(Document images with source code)
....

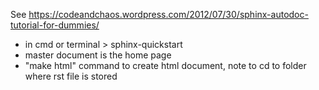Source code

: See https://codeandchaos.wordpress.com/2012/07/30/sphinx-autodoc-tutorial-for-dummies/

  * in cmd or terminal > sphinx-quickstart
  * master document is the home page
  * "make html" command to create html document, note to cd to folder where rst file is stored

....

Task to carry out :: Rewrite the source text in the material with "folder" switched to "directory" and everything else unchanged. Leave out the pictures.

Task output ::
Source code

: See https://codeandchaos.wordpress.com/2012/07/30/sphinx-autodoc-tutorial-for-dummies/

  * in cmd or terminal > sphinx-quickstart
  * master document is the home page
  * "make html" command to create html document, note to cd to directory where rst file is stored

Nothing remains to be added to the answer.